3.3 La ripresa riguardante il quarto rilievo, invece, si fonda sulla riqualificazione della spesa in termini di spese di rappresentanza, anziché di pubblicità, ed appare inammissibile, essendo finalizzata, anche in questo caso, alla rivalutazione degli elementi istruttori, preclusa nel giudizio di legittimità.
3.4 Ad ogni modo, è utile ribadire il principio più volte affermato da questa Corte, secondo il quale costituiscono spese di rappresentanza quelle affrontate per iniziative volte ad accrescere il prestigio o l’immagine dell’impresa ed a potenziarne le possibilità di sviluppo, mentre vanno qualificate come spese di pubblicità o di propaganda quelle sostenute per iniziative tendenti, in prevalenza anche se non in esclusiva, alla pubblicizzazione di prodotti, marchi e servizi, o comunque dell’attività svolta ( ex multis , Cass. n. 3087 del 2016).

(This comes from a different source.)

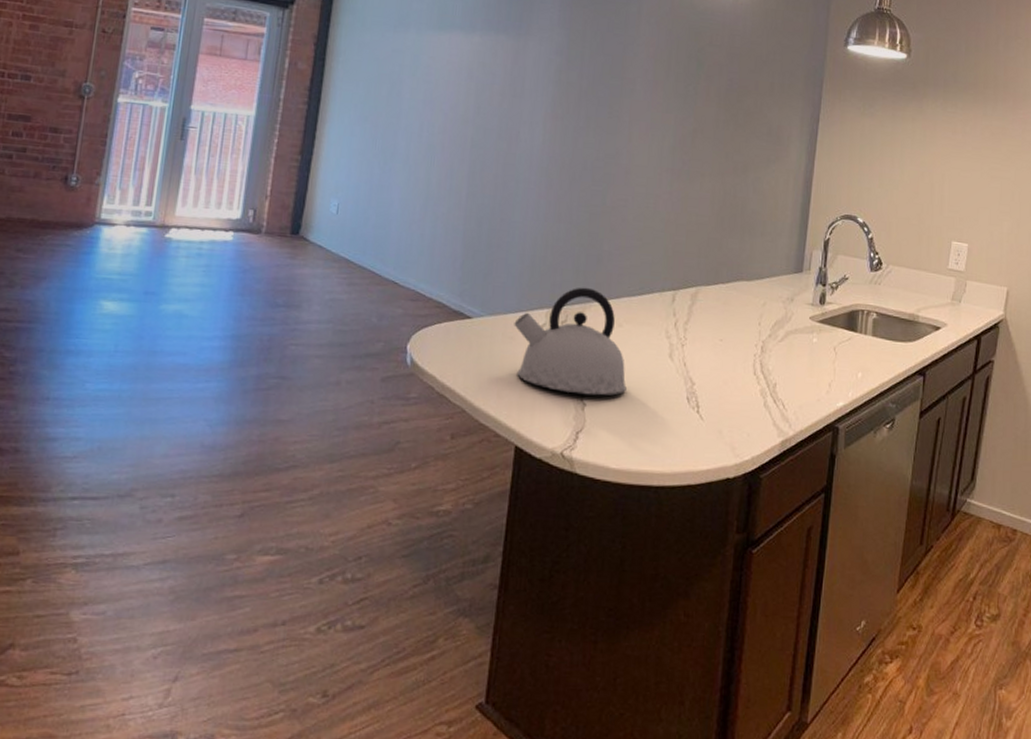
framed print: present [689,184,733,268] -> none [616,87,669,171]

3.5 Dalla sentenza impugnata si evince che si trattava dell’affitto di un locale, finalizzato anche alla dimostrazione commerciale.
In conclusione, il ricorso va rigettato e le spese vanno liquidate come da dispositivo secondo il principio della soccombenza.
P.Q.M.
La Corte rigetta il ricorso e condanna la ricorrente Agenzia delle entrate al pagamento, in favore della società controricorrente, delle spese del giudizio, che si liquidano in euro 7.600,00 per compensi, oltre alle spese forfettarie nella misura del 15%, agli esborsi liquidati in euro 200,00 ed agli accessori di legge.